I love this passion between the countries about a cake. Now let’s find out about the Buche de Noel, known as the Yule log.
La Buche de Noel
The history of the Yule log cake stretches all the way back to Europe’s Iron Age, before the medieval era. Back then, Celtic Brits and Gaelic Europeans would gather to welcome the winter solstice at December’s end. People would feast to celebrate the days finally becoming longer, signalling the end of the winter season. To cleanse the air of the previous year’s events and to usher in the spring, families would burn logs decorated with holly, pinecones or ivy. Wine and salt were also often used to anoint the logs. Once burned, the log’s ashes were valuable treasures said to have medicinal benefits and to guard against evil. Some groups claimed the ashes would protect the bearer from lightning—an important quality at a time when houses (and most of the contents in them) were made of wood.
With the advent of Christianity, the Yule log tradition continued, albeit on a smaller scale. Families may have burned a log on Christmas Eve, but smaller hearths became the norm so huge logs were impractical. Those small hearths, however, were perfect for baking cakes. We don’t know who exactly made the first Yule log cake, but judging from the individual ingredients it could have been as early as the 1600s. Marzipan and meringue decorations, two of the most popular choices for Yule logs, appeared on many a medieval table. Sponge cake, which often constitutes the base of the log, is one of the oldest cakes still made today. It dates back to at least 1615, when the first known recipe appeared in Gervaise Markham’s tome “The English Huswife.”The Buche de Noel in France really became popular in the mid-1900s and as the popularity grew, the different bakeries would make their mark by their elaborate decoration or style and the custom spread.
These days you can buy individual yule logs or giant yule logs to feed a whole family and they come in a wide variety of colours and flavours.
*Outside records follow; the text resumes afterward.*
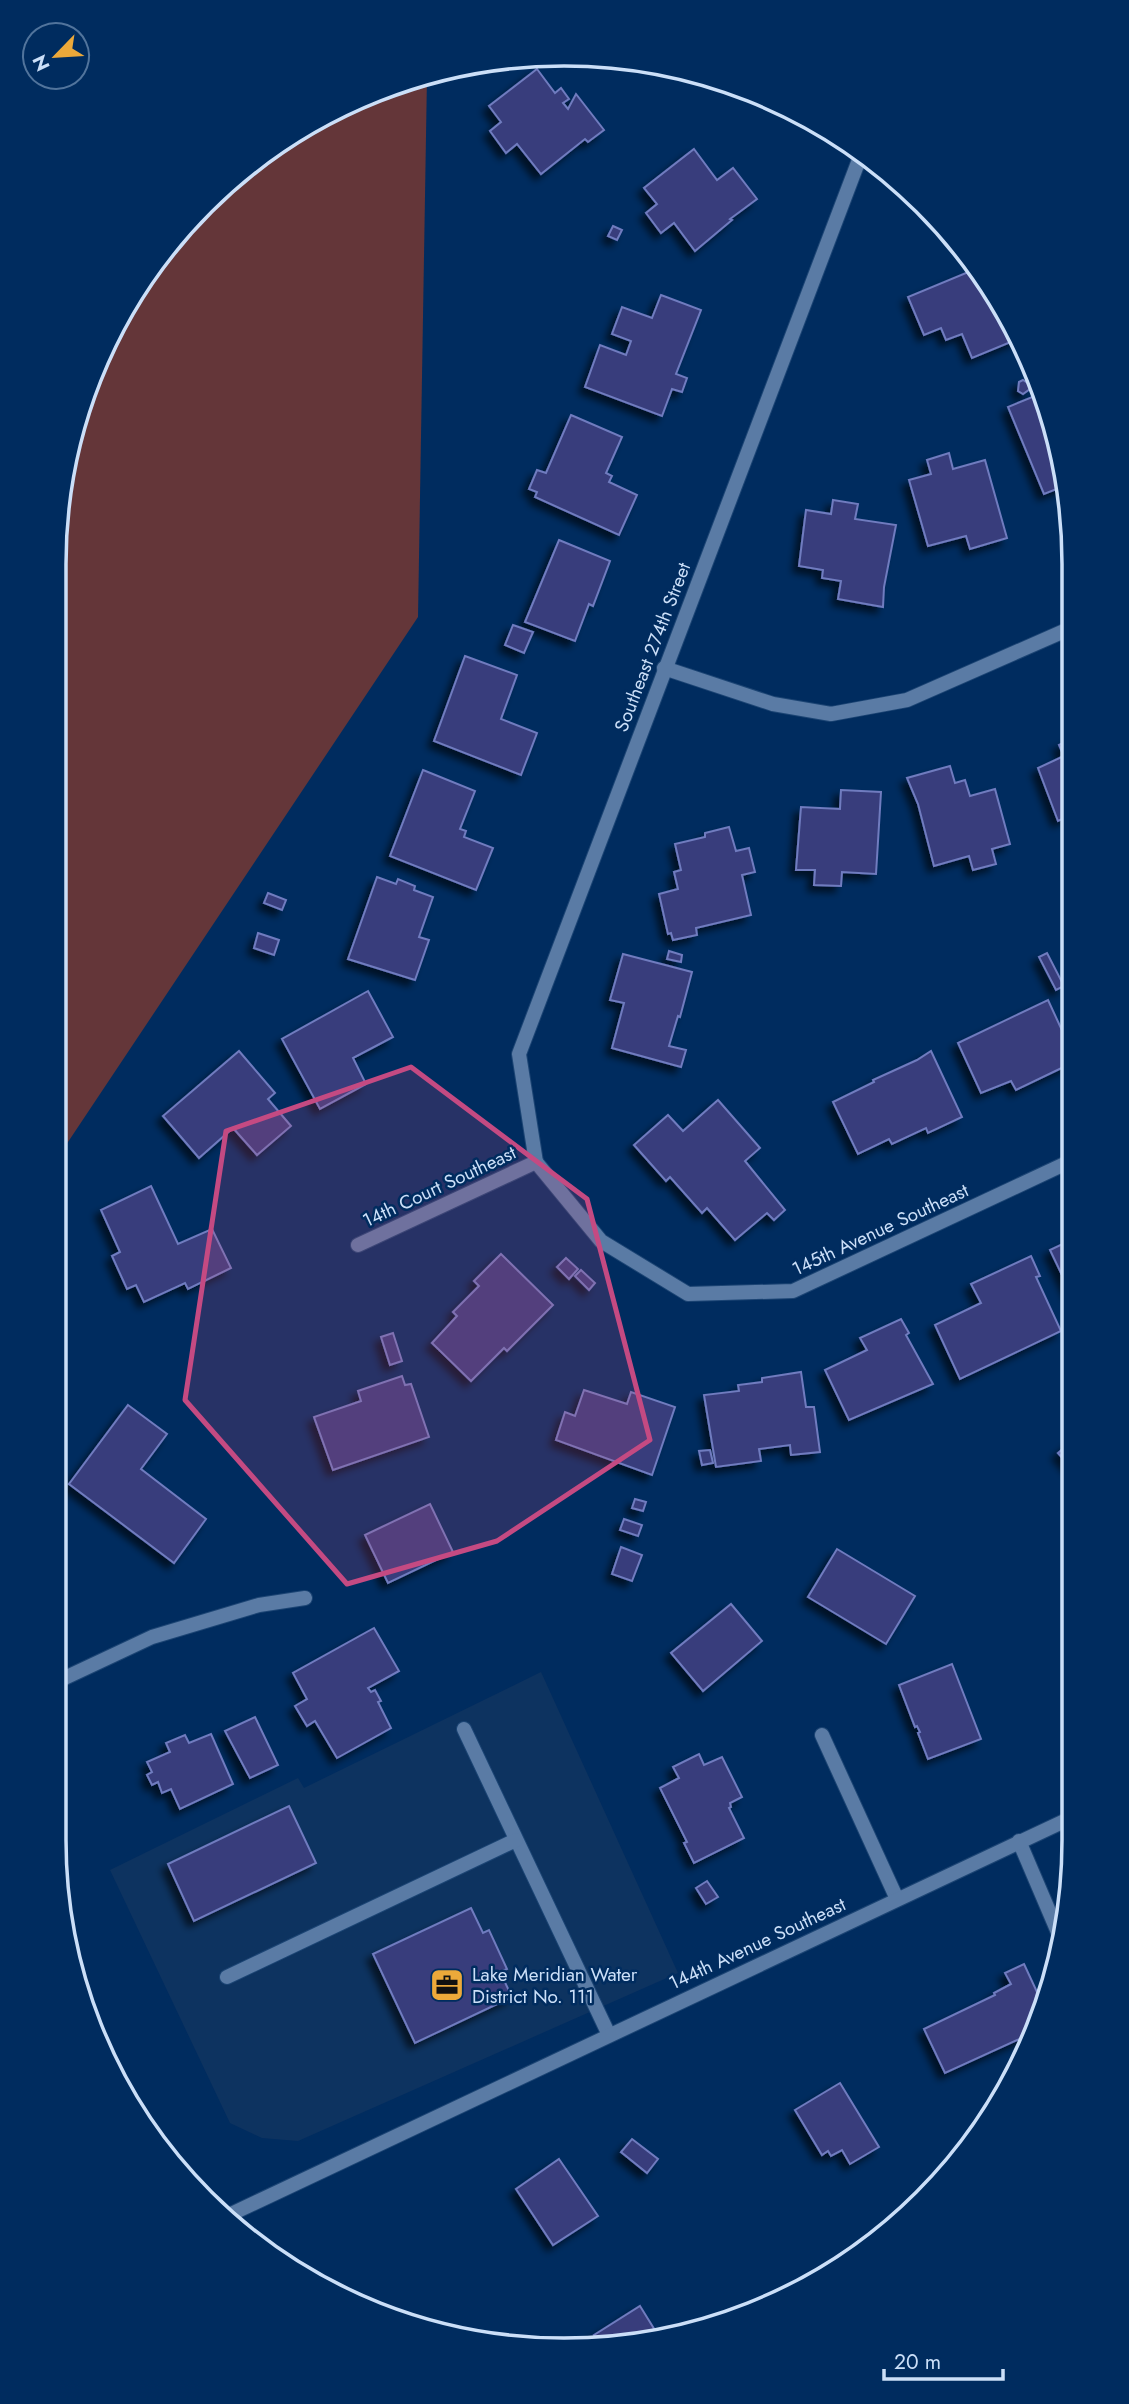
<svg xmlns="http://www.w3.org/2000/svg" width="1129" height="2404" viewBox="0 0 1129 2404" font-family="Jost,sans-serif">
	<defs>
		<filter id="shadow"><feDropShadow dx="-6" dy="6" stdDeviation="3.5" flood-color="#0009"/></filter>
	</defs>
	<rect width="100%" height="100%" fill="#002c5f"/>
	<path fill="#0d3360" d="M 541,1672 L 678,1973 L 298,2141 L 262,2138 L 230,2123 L 110,1870 L 298,1778 L 304,1788 Z"/>
	<path fill="#643639" d="M 427,76 L 418,617 L 54,1163 L 54,564 L 64,465 L 93,370 L 140,281 L 203,204 L 281,140 L 369,93 Z"/>
	<g fill="#373e7b" stroke="#707bbf" stroke-width="2" filter="url(#shadow)">
		<path d="M 537,69 L 555,93 L 561,88 L 569,99 L 563,103 L 568,109 L 576,94 L 604,130 L 588,142 L 585,139 L 541,174 L 517,144 L 506,153 L 490,131 L 501,122 L 489,106 Z"/>
		<path d="M 694,149 L 717,180 L 733,168 L 757,199 L 730,219 L 732,220 L 695,251 L 674,223 L 661,233 L 646,213 L 657,204 L 644,188 Z"/>
		<path d="M 613,226 L 622,230 L 617,240 L 608,236 Z"/>
		<path d="M 978,268 L 1018,339 L 972,358 L 962,334 L 946,340 L 941,328 L 924,335 L 908,297 Z"/>
		<path d="M 661,295 L 701,310 L 676,374 L 687,378 L 682,392 L 672,389 L 662,416 L 585,387 L 600,345 L 626,355 L 631,341 L 612,334 L 622,307 L 652,318 Z"/>
		<path d="M 1023,380 L 1029,384 L 1030,389 L 1023,394 L 1018,391 L 1019,382 Z"/>
		<path d="M 1042,393 L 1067,485 L 1044,494 L 1008,407 Z"/>
		<path d="M 571,415 L 622,437 L 606,473 L 612,476 L 609,482 L 637,495 L 619,535 L 535,497 L 537,492 L 529,489 L 537,470 L 546,473 Z"/>
		<path d="M 949,453 L 953,469 L 985,460 L 1007,538 L 970,549 L 966,536 L 928,546 L 909,480 L 931,474 L 927,460 Z"/>
		<path d="M 833,500 L 858,504 L 855,519 L 896,525 L 884,587 L 883,607 L 838,599 L 841,581 L 822,578 L 823,570 L 799,566 L 806,510 L 831,514 Z"/>
		<path d="M 559,540 L 610,561 L 593,606 L 589,604 L 575,641 L 525,622 Z"/>
		<path d="M 513,625 L 533,632 L 524,653 L 505,645 Z"/>
		<path d="M 465,656 L 517,675 L 501,719 L 537,733 L 521,775 L 434,741 Z"/>
		<path d="M 1071,739 L 1071,815 L 1058,821 L 1038,768 L 1064,756 L 1059,745 Z"/>
		<path d="M 950,766 L 955,783 L 965,780 L 970,796 L 995,789 L 1010,844 L 992,849 L 996,864 L 973,870 L 969,856 L 934,866 L 918,804 L 907,778 Z"/>
		<path d="M 423,770 L 475,791 L 460,829 L 466,831 L 464,837 L 493,848 L 476,890 L 390,856 Z"/>
		<path d="M 841,790 L 881,792 L 876,874 L 842,872 L 841,886 L 814,885 L 815,870 L 796,870 L 801,807 L 840,809 Z"/>
		<path d="M 729,827 L 736,851 L 749,848 L 755,872 L 742,875 L 751,915 L 696,928 L 697,935 L 673,940 L 671,933 L 668,934 L 659,894 L 678,889 L 674,872 L 681,870 L 675,844 L 705,837 L 705,833 Z"/>
		<path d="M 377,877 L 396,884 L 398,879 L 415,886 L 414,890 L 433,897 L 419,937 L 429,940 L 415,980 L 348,959 Z"/>
		<path d="M 268,893 L 286,900 L 282,910 L 264,903 Z"/>
		<path d="M 258,933 L 279,940 L 274,955 L 254,948 Z"/>
		<path d="M 669,951 L 682,955 L 681,962 L 667,959 Z"/>
		<path d="M 1047,953 L 1064,986 L 1056,990 L 1039,957 Z"/>
		<path d="M 623,954 L 692,972 L 680,1017 L 678,1016 L 669,1046 L 686,1050 L 681,1067 L 612,1048 L 624,1003 L 610,1000 Z"/>
		<path d="M 368,991 L 393,1037 L 353,1058 L 366,1084 L 320,1109 L 282,1039 Z"/>
		<path d="M 1048,1000 L 1072,1052 L 1072,1063 L 1016,1090 L 1011,1081 L 981,1093 L 958,1043 Z"/>
		<path d="M 239,1051 L 275,1093 L 268,1099 L 291,1126 L 257,1155 L 233,1128 L 199,1158 L 163,1116 Z"/>
		<path d="M 931,1051 L 962,1117 L 928,1133 L 926,1128 L 892,1144 L 889,1139 L 858,1154 L 833,1102 L 874,1082 L 873,1080 L 917,1060 Z"/>
		<path d="M 718,1100 L 760,1148 L 745,1161 L 785,1210 L 774,1220 L 767,1213 L 735,1240 L 707,1208 L 702,1213 L 670,1177 L 666,1181 L 634,1145 L 668,1115 L 683,1131 Z"/>
		<path d="M 151,1186 L 178,1244 L 212,1229 L 231,1268 L 188,1289 L 185,1283 L 144,1302 L 136,1285 L 127,1289 L 112,1256 L 120,1252 L 101,1210 Z"/>
		<path d="M 1073,1239 L 1073,1298 L 1050,1250 Z"/>
		<path d="M 501,1254 L 553,1305 L 507,1351 L 504,1348 L 471,1381 L 432,1343 L 457,1316 L 453,1312 L 479,1286 L 474,1281 Z"/>
		<path d="M 1031,1256 L 1040,1276 L 1036,1277 L 1061,1331 L 960,1379 L 935,1325 L 981,1303 L 971,1284 Z"/>
		<path d="M 566,1258 L 578,1269 L 569,1279 L 557,1267 Z"/>
		<path d="M 581,1270 L 595,1283 L 589,1290 L 575,1276 Z"/>
		<path d="M 901,1319 L 909,1333 L 906,1335 L 933,1384 L 849,1420 L 825,1370 L 867,1350 L 860,1338 Z"/>
		<path d="M 393,1333 L 402,1361 L 390,1365 L 381,1337 Z"/>
		<path d="M 801,1372 L 806,1407 L 814,1407 L 820,1452 L 791,1455 L 790,1445 L 759,1449 L 761,1461 L 716,1467 L 704,1395 L 739,1391 L 738,1385 L 762,1382 L 762,1378 Z"/>
		<path d="M 402,1376 L 405,1385 L 411,1384 L 429,1437 L 333,1470 L 314,1417 L 361,1401 L 358,1391 Z"/>
		<path d="M 584,1390 L 627,1404 L 631,1392 L 675,1407 L 652,1475 L 556,1440 L 565,1412 L 575,1416 Z"/>
		<path d="M 128,1405 L 167,1434 L 141,1469 L 206,1519 L 174,1563 L 69,1484 Z"/>
		<path d="M 1073,1440 L 1074,1471 L 1058,1453 Z"/>
		<path d="M 710,1450 L 713,1463 L 702,1465 L 699,1451 Z"/>
		<path d="M 635,1499 L 646,1502 L 643,1511 L 632,1508 Z"/>
		<path d="M 430,1504 L 453,1552 L 388,1583 L 365,1535 Z"/>
		<path d="M 624,1519 L 642,1525 L 638,1536 L 620,1530 Z"/>
		<path d="M 621,1547 L 642,1555 L 632,1581 L 612,1574 Z"/>
		<path d="M 837,1549 L 915,1596 L 886,1644 L 808,1597 Z"/>
		<path d="M 731,1604 L 762,1641 L 703,1691 L 671,1653 Z"/>
		<path d="M 374,1628 L 399,1671 L 368,1688 L 371,1692 L 375,1690 L 381,1701 L 378,1702 L 391,1728 L 337,1758 L 315,1721 L 307,1726 L 295,1706 L 307,1699 L 293,1673 Z"/>
		<path d="M 952,1664 L 981,1739 L 928,1759 L 918,1733 L 920,1732 L 917,1726 L 915,1727 L 899,1685 Z"/>
		<path d="M 255,1717 L 278,1765 L 250,1778 L 225,1731 Z"/>
		<path d="M 211,1734 L 233,1784 L 180,1809 L 171,1789 L 162,1793 L 158,1782 L 152,1785 L 147,1775 L 152,1772 L 147,1762 L 170,1752 L 166,1743 L 185,1735 L 189,1743 Z"/>
		<path d="M 699,1754 L 704,1765 L 722,1757 L 742,1797 L 730,1803 L 731,1807 L 729,1808 L 744,1838 L 694,1863 L 684,1843 L 687,1842 L 660,1788 L 679,1778 L 673,1767 Z"/>
		<path d="M 289,1806 L 316,1863 L 194,1921 L 168,1864 Z"/>
		<path d="M 707,1881 L 718,1897 L 706,1904 L 696,1888 Z"/>
		<path d="M 471,1908 L 483,1933 L 489,1930 L 507,1969 L 500,1972 L 512,1997 L 415,2043 L 373,1954 Z"/>
		<path d="M 1024,1964 L 1044,2007 L 1037,2031 L 945,2073 L 924,2029 L 995,1995 L 994,1993 L 1011,1984 L 1005,1973 Z"/>
		<path d="M 840,2083 L 879,2147 L 850,2164 L 842,2150 L 831,2156 L 828,2151 L 822,2155 L 795,2110 Z"/>
		<path d="M 632,2139 L 658,2159 L 647,2173 L 621,2152 Z"/>
		<path d="M 559,2159 L 598,2216 L 553,2245 L 516,2189 Z"/>
		<path d="M 640,2306 L 661,2340 L 601,2346 L 594,2335 Z"/>
	</g>
	<g fill="none" stroke-linecap="round" stroke-linejoin="round">
		<g stroke="#1c4574" stroke-width="16">
			<g id="service">
				<path d="M 54,1683 L 152,1637 L 259,1605 L 305,1598"/>
				<path d="M 464,1729 L 609,2035"/>
				<path d="M 1019,1841 L 1063,1944"/>
				<path d="M 227,1977 L 516,1840"/>
			</g>
		</g>
		<g stroke="#1c4574" stroke-width="16">
			<g id="minor">
				<path d="M 664,668 L 773,704 L 831,714 L 907,700 L 1071,628"/>
				<path d="M 536,1162 L 519,1054 L 862,152"/>
				<path d="M 536,1162 L 601,1241 L 688,1294 L 793,1291 L 1073,1160"/>
				<path d="M 358,1245 L 536,1162"/>
				<path d="M 822,1735 L 897,1899"/>
			</g>
		</g>
		<g stroke="#1c4574" stroke-width="16">
			<path id="tertiary" d="M 229,2215 L 1075,1816"/>
		</g>
		<use href="#service" stroke="#5a7ba5" stroke-width="14"/>
		<use href="#minor" stroke="#5a7ba5" stroke-width="14"/>
		<use href="#tertiary" stroke="#5a7ba5" stroke-width="14"/>
	</g>
	<path fill="#c44a82" fill-opacity="0.2" stroke="#c44a82" stroke-width="5" stroke-linejoin="round" d="M 411,1067 L 587,1199 L 650,1440 L 497,1541 L 347,1584 L 185,1400 L 226,1131 Z"/>
	<defs>
		<g id="office-square" transform="scale(1.75)"><rect x="-9" y="-9" width="18" height="18" rx="4" fill="#eca93a" stroke="#002c5f"/><path d="M-6-3h4V-5.5h4V-3h4V5H-6ZM-1-4.5V-3h2v-1.5ZM-6 0V1H6V0Z" fill="#111"/></g>
	</defs>
	<g fill-rule="evenodd">
		<use href="#office-square" x="447" y="1985"/>
	</g>
	<g text-anchor="middle" stroke-width="5" stroke-linejoin="round" paint-order="stroke">
		<g font-size="19" fill="#cbdff8" stroke="#002c5f">
			<text transform="translate(652 647) rotate(-69)" y="7">Southeast 274th Street</text>
			<text transform="translate(439 1186) rotate(-25)" y="7">14th Court Southeast</text>
			<text transform="translate(880 1229) rotate(-25)" y="7">145th Avenue Southeast</text>
			<text transform="translate(757 1943) rotate(-25)" y="7">144th Avenue Southeast</text>
		</g>
		<g font-size="19" fill="#cbdff8" stroke="#002c5f" text-anchor="start">
			<text x="472" y="1981">Lake Meridian Water<tspan x="472" dy="22">District No. 111</tspan></text>
		</g>
	</g>
	<path d="M0 0H1129V2404H0ZM564 66H564A498 498 0 0 1 1062 564V1840A498 498 0 0 1 564 2338H564A498 498 0 0 1 66 1840V564A498 498 0 0 1 564 66Z" fill="#002c5f" fill-rule="evenodd"/>
	<path fill="none" stroke="#cbdff8" stroke-width="3.5" d="M564 66H564A498 498 0 0 1 1062 564V1840A498 498 0 0 1 564 2338H564A498 498 0 0 1 66 1840V564A498 498 0 0 1 564 66Z"/>
	<g transform="translate(56 56) rotate(245)"><circle r="33" fill="#002c5f" stroke="#51749c" stroke-width="2"/>
	<path d="M0-5L12 26L0 18L-12 26Z" fill="#eca93a"/>
	<text y="-10" font-size="19" font-weight="bold" text-anchor="middle" fill="#cbdff8">N</text>
	</g>
	<path d="M884 2369v10h119v-10" fill="none" stroke="#cbdff8" stroke-width="3.5"/>
	<text x="894" y="2369" font-size="21" fill="#cbdff8" stroke="#002c5f" stroke-width="5" paint-order="stroke">20 m</text>
</svg>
One thing they all have in common is that a buche de Noel will be made of a rolled, filled sponge cake, frosted with buttercream, usually made to look like tree bark and adorned with decorations from sparkly Christmas trees, meringue mushrooms, marzipan holly, spun sugar cobwebs, small axes (for cutting the yule log) and any other sort of edible decoration.
Where ever you are in France at Christmas – you can indulge yourself with a fabulous and elaborately decorated buche de Noel – whether it’s from the oldest pâtisserie in Paris or the local supermarket!
Thank you to everyone that read my blogs and your support. I wish you all a great end of the year and a wonderful Christmas.